L’acropoli conserva i resti delle più antiche abitazioni, disposte su più terrazze che erano servite da una strada diretta al porto. Qui si possono ammirare i resti di un piccolo teatro risalente al III secolo a.C. che si appoggia con il muro portante sulla terrazza del tempio ionico. Poco oltre vi è un edificio a pianta rettangolare, forse destinato a contenere le offerte votive.
Sulla terrazza superiore sorge il tempio ionico, risalente agli inizi del V secolo a.C., costruito su strutture preesistenti, come dimostra il rinvenimento di mura in opera poligonale ad un livello inferiore. Oltre, si nota un portico ellenistico che creava una quinta verso il paesaggio marino.
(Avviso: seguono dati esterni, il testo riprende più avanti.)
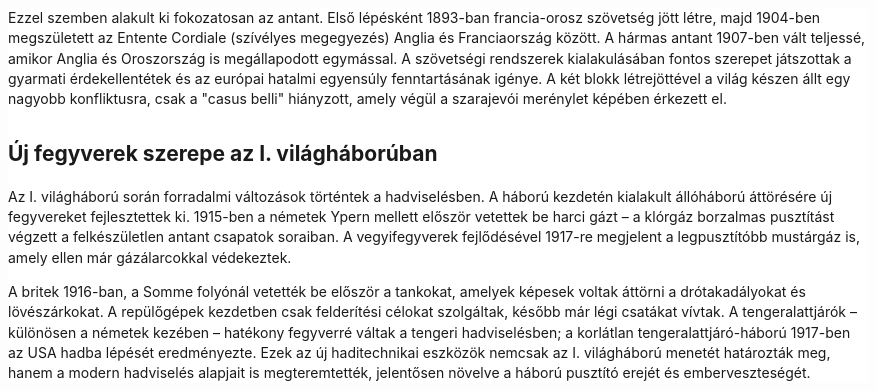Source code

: Ezzel szemben alakult ki fokozatosan az antant. Első lépésként 1893-ban francia-orosz szövetség jött létre, majd 1904-ben megszületett az Entente Cordiale (szívélyes megegyezés) Anglia és Franciaország között. A hármas antant 1907-ben vált teljessé, amikor Anglia és Oroszország is megállapodott egymással. A szövetségi rendszerek kialakulásában fontos szerepet játszottak a gyarmati érdekellentétek és az európai hatalmi egyensúly fenntartásának igénye. A két blokk létrejöttével a világ készen állt egy nagyobb konfliktusra, csak a "casus belli" hiányzott, amely végül a szarajevói merénylet képében érkezett el.

## Új fegyverek szerepe az I. világháborúban

Az I. világháború során forradalmi változások történtek a hadviselésben. A háború kezdetén kialakult állóháború áttörésére új fegyvereket fejlesztettek ki. 1915-ben a németek Ypern mellett először vetettek be harci gázt – a klórgáz borzalmas pusztítást végzett a felkészületlen antant csapatok soraiban. A vegyifegyverek fejlődésével 1917-re megjelent a legpusztítóbb mustárgáz is, amely ellen már gázálarcokkal védekeztek.

A britek 1916-ban, a Somme folyónál vetették be először a tankokat, amelyek képesek voltak áttörni a drótakadályokat és lövészárkokat. A repülőgépek kezdetben csak felderítési célokat szolgáltak, később már légi csatákat vívtak. A tengeralattjárók – különösen a németek kezében – hatékony fegyverré váltak a tengeri hadviselésben; a korlátlan tengeralattjáró-háború 1917-ben az USA hadba lépését eredményezte. Ezek az új haditechnikai eszközök nemcsak az I. világháború menetét határozták meg, hanem a modern hadviselés alapjait is megteremtették, jelentősen növelve a háború pusztító erejét és emberveszteségét.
Lungo la strada che attraversa la parte bassa dell’abitato s’incontra, poi, l’area porticata, del III secolo a.C., interpretata come l’agorà, sulla quale si aprono botteghe, e i resti della cinta muraria del V secolo a.C., nella parte inferiore e del IV secolo nella parte superiore.
Più avanti si possono ammirare le terme ellenistiche che risalgono al III secolo a.C. Si riconoscono, tra i resti, uno spogliatoio, un ambiente con vasche individuali e altri resti non bene identificati, tutti riscaldati dal sottosuolo.
Le Terme romane risalgono, invece, alla prima metà del II secolo d.C. Le mura esterne sono in pietra e mattoni mentre, i pavimenti, presentano dei mosaici con scene marine.
All’altra estremità del promontorio si trova un piccolo antiquarium con lapidario ospitato in una chiesetta. Vi sono una serie di stele di arenaria con iscrizioni greche dedicate a varie divinità (Poseidon, Hera, Zeus), nonché iscrizioni latine su marmi.
Di grande interesse è la Porta Rosa, un arco a tutto sesto costruito con blocchi parallelepipedi giustapposti che costituisce uno dei più antichi esempi di arco in occidente. Costruita intorno alla metà del IV secolo a.C., in un punto molto stretto di una gola naturale, questa porta consentiva il passaggio dal quartiere meridionale al quartiere settentrionale della città. Il suo nome deriva dal suo scopritore Mario Napoli, che diede alla porta il nome della moglie Rosa.